Given data Start Marker

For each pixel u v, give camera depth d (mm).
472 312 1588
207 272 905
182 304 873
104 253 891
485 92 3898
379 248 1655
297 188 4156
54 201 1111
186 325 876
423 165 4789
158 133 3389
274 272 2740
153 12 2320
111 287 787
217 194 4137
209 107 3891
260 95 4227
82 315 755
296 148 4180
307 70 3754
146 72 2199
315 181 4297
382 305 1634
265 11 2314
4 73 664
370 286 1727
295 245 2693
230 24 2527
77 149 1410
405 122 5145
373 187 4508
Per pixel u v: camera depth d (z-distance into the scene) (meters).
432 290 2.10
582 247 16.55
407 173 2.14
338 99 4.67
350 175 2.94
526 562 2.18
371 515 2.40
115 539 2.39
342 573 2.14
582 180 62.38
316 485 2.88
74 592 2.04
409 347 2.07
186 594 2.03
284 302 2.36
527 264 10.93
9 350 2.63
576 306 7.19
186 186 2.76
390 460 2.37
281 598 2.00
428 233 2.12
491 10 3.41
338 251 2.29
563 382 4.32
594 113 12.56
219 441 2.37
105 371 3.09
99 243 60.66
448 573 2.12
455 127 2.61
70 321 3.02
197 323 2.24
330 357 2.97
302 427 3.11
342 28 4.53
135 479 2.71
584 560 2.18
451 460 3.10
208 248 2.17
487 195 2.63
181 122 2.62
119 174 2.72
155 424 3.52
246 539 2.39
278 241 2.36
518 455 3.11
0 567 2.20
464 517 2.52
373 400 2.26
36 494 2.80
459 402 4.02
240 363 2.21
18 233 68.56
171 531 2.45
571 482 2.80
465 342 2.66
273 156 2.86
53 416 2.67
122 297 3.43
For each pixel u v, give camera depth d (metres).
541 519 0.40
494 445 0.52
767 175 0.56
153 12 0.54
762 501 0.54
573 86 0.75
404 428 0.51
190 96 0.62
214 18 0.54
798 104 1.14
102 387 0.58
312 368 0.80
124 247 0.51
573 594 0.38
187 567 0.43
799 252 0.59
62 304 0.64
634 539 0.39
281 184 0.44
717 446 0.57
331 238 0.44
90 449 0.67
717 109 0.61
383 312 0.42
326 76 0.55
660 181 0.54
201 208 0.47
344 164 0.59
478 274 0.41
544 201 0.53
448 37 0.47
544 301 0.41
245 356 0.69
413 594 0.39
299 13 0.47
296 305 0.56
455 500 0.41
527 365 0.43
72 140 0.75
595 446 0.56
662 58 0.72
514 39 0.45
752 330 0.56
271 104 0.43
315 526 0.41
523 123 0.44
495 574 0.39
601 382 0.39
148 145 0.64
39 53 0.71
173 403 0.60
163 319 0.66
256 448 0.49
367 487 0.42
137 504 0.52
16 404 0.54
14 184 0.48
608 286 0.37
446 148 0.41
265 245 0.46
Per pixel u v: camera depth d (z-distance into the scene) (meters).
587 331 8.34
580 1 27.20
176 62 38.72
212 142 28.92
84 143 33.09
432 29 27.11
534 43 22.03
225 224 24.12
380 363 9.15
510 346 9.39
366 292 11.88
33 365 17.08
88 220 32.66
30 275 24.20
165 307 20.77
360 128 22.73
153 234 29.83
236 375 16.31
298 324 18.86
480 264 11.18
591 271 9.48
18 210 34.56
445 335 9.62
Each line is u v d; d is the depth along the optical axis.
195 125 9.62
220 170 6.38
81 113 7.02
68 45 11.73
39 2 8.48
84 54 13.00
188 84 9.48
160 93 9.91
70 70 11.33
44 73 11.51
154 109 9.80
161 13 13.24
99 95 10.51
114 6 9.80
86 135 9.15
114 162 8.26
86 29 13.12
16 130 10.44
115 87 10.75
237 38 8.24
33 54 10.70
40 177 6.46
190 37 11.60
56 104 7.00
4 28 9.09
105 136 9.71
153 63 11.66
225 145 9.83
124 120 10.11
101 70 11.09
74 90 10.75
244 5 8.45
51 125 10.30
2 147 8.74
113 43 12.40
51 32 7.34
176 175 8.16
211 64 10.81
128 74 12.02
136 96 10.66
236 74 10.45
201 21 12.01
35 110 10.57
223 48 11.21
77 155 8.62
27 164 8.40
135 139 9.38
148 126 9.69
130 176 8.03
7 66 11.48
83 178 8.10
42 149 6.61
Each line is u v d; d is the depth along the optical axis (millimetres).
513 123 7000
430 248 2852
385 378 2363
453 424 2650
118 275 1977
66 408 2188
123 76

Given data End Marker

■ What to work on ■
What you give back must be the stretch above, starting at the line with "153 12 0.54" and ending at the line with "445 335 9.62", copied exactly.

■ Exercise result ■
153 12 0.54
762 501 0.54
573 86 0.75
404 428 0.51
190 96 0.62
214 18 0.54
798 104 1.14
102 387 0.58
312 368 0.80
124 247 0.51
573 594 0.38
187 567 0.43
799 252 0.59
62 304 0.64
634 539 0.39
281 184 0.44
717 446 0.57
331 238 0.44
90 449 0.67
717 109 0.61
383 312 0.42
326 76 0.55
660 181 0.54
201 208 0.47
344 164 0.59
478 274 0.41
544 201 0.53
448 37 0.47
544 301 0.41
245 356 0.69
413 594 0.39
299 13 0.47
296 305 0.56
455 500 0.41
527 365 0.43
72 140 0.75
595 446 0.56
662 58 0.72
514 39 0.45
752 330 0.56
271 104 0.43
315 526 0.41
523 123 0.44
495 574 0.39
601 382 0.39
148 145 0.64
39 53 0.71
173 403 0.60
163 319 0.66
256 448 0.49
367 487 0.42
137 504 0.52
16 404 0.54
14 184 0.48
608 286 0.37
446 148 0.41
265 245 0.46
Per pixel u v: camera depth d (z-distance into the scene) (meters).
587 331 8.34
580 1 27.20
176 62 38.72
212 142 28.92
84 143 33.09
432 29 27.11
534 43 22.03
225 224 24.12
380 363 9.15
510 346 9.39
366 292 11.88
33 365 17.08
88 220 32.66
30 275 24.20
165 307 20.77
360 128 22.73
153 234 29.83
236 375 16.31
298 324 18.86
480 264 11.18
591 271 9.48
18 210 34.56
445 335 9.62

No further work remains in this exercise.